Morgan sneered, but after a moment she stalked to the door. “Have your little pity party,” she said to Vale. “I have work to do.” She stormed into the hall and slammed the door behind her.
“I delight in anyone who stands up to that harridan,” said Vale, “but she’s arguably the most powerful person in the world right now. You need to keep a civil tongue.”
“People have been telling me that my whole life,” said Kira, only barely paying attention to him. She stared at the vast screen, cataloguing the data in her mind, searching for some kind of order in the chaos—some final, perfect key that would pull it all together and make sense of it. “What do you see here?”
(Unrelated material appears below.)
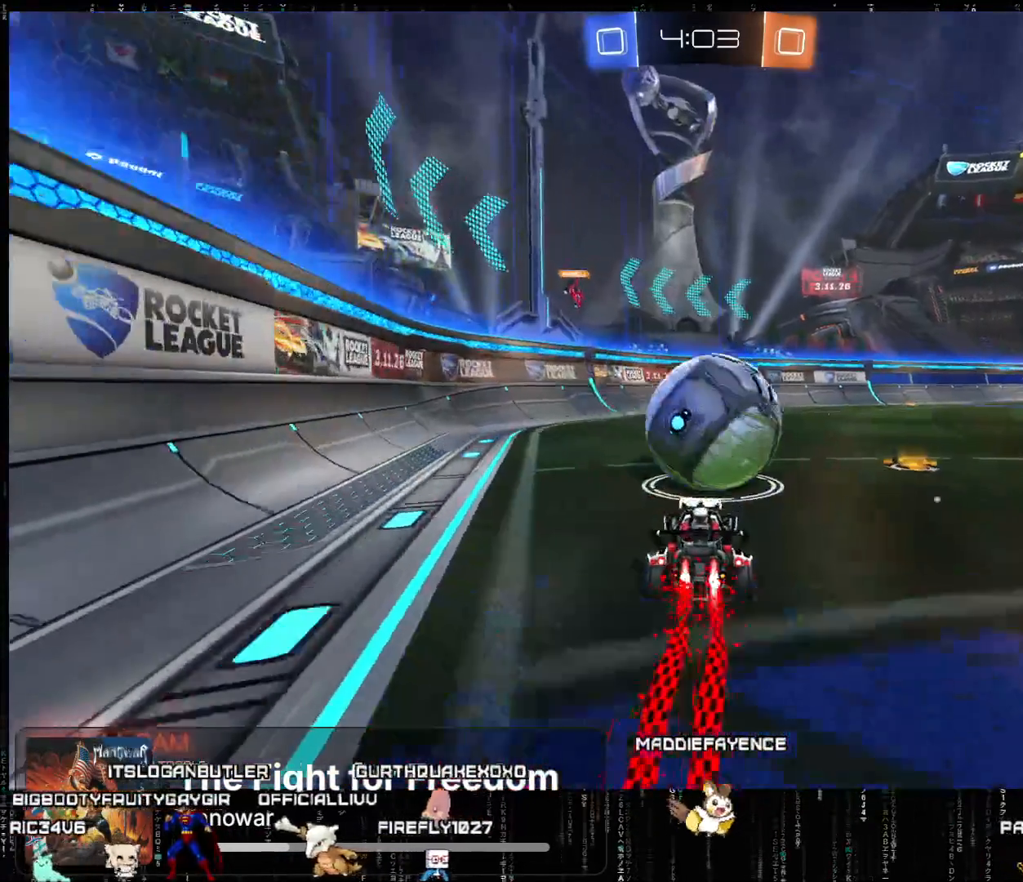
{"buttons": ["R2"], "left_stick": "center", "events": [[433, "A", "up"]]}
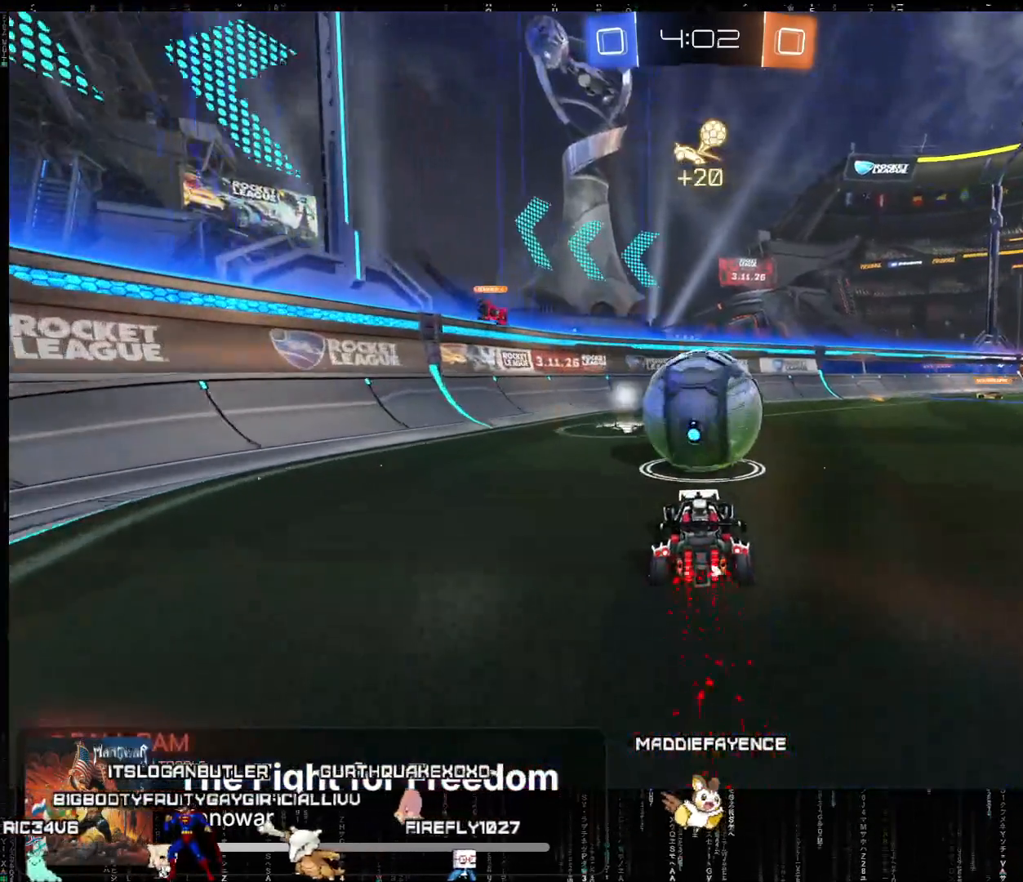
{"buttons": ["A", "R2"], "left_stick": "right", "events": [[217, "A", "down"], [217, "left_stick", "left"], [283, "left_stick", "center"], [433, "left_stick", "right"]]}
“Your entire life, reduced to numbers,” said Vale. “Cellular decay rates, gene sequences, pH levels, white cell counts and bone marrow samples—”
“The answer’s not here,” said Kira.
“Of course it’s not here.”
She felt a tiny spark of excitement, the familiar thrill of solving a riddle slowly coming back to her. “But this is the most exhaustive biological study I’ve ever seen. It’s not just my data, it’s years’ worth of studies about expiring Partials and healthy Partials and human test subjects and everything else. Whatever else you want to accuse her of, Dr. Morgan
is spectacularly thorough.”
“You’re acting like that’s good news,” said Vale, “but everything you’re saying only makes our situation worse. Morgan’s a brilliant scientist, and she’s been collecting this data for over a decade, and the answer’s still not here. If you’ve already looked everywhere and you can’t find your answer, your answer doesn’t exist. There is no cure for expiration.”
Kira spun around, her eyes alive with eagerness. “Do you know how I found the cure for RM?”
“By capturing a Partial and experimenting on him,” said Vale. “Kind of puts your current situation into an interesting karmic light.”
Kira ignored the jibe. “We did everything for RM that Morgan’s done for expiration, and we ran into this same wall—we’d tried everything, we’d failed at everything, and we thought we had nothing left. We found the cure because we looked in a Partial, and we looked in a Partial because he was literally the only thing we hadn’t looked in yet. It didn’t make sense, it didn’t follow from any data we’d previously collected, it was just a hunch—an absolute Hail Mary—but it worked, by pure process of elimination. If you’ve already looked everywhere and you can’t find your answer, you haven’t looked everywhere yet.”
Vale walked toward the screen, studying the glowing words and numbers as he did. “I know the Trust kept a lot of secrets from one another,” he said, engaging more actively in her brainstorm. “But I can assure you there are no more mysterious species out there we can gather up and poke around in.”
“Not strictly true,” said Kira. “On our trip to the Preserve we were attacked by talking dogs.”
“The Watchdogs aren’t a cure for expiration,” said Vale, tapping the screen to call up a file on the semi-intelligent animals. “Believe it or not, Morgan’s already studied them, trying to see if they had the same expiration date the Partials did. They don’t carry any more potential cures than you do.”